The request: Reproduce the lines below verbatim, beginning at the line that contains "order: Odonata" and stopping after the line that contains "family: Rubiaceae".
++++ Input records ++++
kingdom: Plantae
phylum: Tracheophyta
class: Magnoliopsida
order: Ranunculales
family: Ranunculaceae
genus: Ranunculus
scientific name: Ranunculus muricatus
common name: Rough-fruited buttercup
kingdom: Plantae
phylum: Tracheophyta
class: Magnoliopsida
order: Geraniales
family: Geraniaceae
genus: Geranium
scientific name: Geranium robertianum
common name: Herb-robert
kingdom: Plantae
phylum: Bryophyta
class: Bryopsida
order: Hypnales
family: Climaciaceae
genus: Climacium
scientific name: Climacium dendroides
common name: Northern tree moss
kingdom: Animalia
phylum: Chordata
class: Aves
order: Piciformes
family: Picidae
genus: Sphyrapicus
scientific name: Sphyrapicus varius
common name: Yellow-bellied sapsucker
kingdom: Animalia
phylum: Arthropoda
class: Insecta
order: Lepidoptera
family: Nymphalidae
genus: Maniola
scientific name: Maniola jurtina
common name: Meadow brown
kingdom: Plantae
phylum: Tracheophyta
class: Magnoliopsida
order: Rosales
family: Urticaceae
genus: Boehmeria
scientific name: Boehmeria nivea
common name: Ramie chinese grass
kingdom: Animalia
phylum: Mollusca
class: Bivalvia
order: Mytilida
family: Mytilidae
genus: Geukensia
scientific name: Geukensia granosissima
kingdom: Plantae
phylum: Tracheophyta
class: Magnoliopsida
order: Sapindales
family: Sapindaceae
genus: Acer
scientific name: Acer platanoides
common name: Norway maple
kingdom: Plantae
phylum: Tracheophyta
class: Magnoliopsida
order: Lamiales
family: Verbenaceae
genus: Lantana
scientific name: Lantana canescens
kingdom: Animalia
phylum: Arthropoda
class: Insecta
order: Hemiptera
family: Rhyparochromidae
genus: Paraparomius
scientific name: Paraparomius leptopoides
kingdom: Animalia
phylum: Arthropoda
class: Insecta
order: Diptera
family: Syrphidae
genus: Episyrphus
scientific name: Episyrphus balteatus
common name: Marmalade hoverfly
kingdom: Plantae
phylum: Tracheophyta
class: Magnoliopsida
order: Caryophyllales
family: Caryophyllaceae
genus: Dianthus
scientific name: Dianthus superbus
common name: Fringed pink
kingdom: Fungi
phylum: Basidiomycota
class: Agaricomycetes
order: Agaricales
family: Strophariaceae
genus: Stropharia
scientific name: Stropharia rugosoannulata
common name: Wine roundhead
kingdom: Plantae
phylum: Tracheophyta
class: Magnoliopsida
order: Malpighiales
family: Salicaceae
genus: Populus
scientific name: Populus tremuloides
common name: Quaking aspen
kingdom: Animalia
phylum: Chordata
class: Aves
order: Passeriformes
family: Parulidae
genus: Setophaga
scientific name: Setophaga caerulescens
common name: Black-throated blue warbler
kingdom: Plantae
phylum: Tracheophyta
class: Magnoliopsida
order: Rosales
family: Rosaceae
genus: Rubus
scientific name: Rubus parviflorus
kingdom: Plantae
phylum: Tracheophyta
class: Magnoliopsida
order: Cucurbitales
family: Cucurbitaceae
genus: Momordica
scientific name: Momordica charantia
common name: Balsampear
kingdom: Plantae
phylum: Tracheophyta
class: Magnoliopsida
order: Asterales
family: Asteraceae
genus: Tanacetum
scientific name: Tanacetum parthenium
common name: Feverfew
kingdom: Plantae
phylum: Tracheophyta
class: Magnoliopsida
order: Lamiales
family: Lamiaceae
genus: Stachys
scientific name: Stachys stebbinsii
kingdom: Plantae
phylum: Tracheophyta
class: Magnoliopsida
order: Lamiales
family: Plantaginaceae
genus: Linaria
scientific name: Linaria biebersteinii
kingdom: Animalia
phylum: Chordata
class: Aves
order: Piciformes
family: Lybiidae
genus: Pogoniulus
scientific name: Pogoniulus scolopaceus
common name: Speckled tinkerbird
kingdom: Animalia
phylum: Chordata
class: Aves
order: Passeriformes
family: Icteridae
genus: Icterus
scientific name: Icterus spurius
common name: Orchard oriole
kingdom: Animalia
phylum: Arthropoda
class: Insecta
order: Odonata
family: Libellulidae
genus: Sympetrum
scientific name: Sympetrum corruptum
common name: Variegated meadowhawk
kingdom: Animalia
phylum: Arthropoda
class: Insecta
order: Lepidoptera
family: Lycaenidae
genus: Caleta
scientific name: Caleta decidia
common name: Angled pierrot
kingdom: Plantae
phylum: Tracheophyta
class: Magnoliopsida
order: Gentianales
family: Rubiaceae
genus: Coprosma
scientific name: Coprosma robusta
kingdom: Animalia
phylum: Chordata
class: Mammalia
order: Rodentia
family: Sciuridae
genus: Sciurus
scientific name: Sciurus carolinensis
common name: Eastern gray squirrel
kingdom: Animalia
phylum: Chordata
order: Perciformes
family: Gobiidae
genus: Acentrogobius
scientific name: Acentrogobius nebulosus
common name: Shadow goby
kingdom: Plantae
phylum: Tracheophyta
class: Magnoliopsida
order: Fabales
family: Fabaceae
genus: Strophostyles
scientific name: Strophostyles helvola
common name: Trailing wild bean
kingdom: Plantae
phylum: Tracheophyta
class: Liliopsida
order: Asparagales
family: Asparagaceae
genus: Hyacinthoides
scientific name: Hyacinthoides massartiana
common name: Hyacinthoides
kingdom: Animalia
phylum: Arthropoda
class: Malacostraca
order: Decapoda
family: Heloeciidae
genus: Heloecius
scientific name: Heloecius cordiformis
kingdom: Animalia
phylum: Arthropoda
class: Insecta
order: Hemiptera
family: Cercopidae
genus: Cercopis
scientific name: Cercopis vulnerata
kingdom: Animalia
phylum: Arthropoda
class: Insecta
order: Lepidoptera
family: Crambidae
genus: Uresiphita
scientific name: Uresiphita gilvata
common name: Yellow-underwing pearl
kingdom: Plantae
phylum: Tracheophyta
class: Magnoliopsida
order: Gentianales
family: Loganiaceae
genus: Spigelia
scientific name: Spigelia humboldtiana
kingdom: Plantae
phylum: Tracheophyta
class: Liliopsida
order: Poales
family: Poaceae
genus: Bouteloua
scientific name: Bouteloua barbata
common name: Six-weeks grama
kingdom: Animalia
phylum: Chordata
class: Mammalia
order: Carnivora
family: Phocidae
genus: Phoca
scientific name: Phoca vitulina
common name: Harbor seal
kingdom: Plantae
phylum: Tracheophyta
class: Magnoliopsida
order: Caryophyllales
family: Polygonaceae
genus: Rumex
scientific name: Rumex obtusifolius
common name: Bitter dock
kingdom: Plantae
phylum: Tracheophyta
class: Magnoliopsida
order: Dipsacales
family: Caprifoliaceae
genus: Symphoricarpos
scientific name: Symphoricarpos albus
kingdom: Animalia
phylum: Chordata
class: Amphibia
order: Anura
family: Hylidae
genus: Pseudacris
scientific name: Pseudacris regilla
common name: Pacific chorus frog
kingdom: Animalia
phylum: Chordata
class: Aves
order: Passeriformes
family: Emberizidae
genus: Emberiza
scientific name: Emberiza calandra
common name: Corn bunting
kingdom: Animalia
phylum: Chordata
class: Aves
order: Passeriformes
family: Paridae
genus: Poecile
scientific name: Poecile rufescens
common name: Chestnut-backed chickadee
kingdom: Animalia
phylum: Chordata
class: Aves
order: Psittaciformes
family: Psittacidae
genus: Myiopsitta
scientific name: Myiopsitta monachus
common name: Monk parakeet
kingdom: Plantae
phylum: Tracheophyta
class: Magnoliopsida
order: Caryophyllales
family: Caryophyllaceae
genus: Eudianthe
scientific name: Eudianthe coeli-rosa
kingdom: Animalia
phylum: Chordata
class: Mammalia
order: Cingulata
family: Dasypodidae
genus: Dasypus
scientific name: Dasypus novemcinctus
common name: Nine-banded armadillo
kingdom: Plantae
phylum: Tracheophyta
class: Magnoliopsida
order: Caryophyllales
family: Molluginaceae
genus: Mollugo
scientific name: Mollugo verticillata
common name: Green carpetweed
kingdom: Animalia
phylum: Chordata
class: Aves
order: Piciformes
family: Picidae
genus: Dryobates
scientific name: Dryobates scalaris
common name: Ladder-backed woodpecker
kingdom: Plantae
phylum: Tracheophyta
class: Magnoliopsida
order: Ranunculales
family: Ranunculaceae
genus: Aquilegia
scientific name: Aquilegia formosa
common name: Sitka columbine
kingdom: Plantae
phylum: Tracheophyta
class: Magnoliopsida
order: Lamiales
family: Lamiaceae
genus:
++++
Solution to this problem:
order: Odonata
family: Libellulidae
genus: Sympetrum
scientific name: Sympetrum corruptum
common name: Variegated meadowhawk
kingdom: Animalia
phylum: Arthropoda
class: Insecta
order: Lepidoptera
family: Lycaenidae
genus: Caleta
scientific name: Caleta decidia
common name: Angled pierrot
kingdom: Plantae
phylum: Tracheophyta
class: Magnoliopsida
order: Gentianales
family: Rubiaceae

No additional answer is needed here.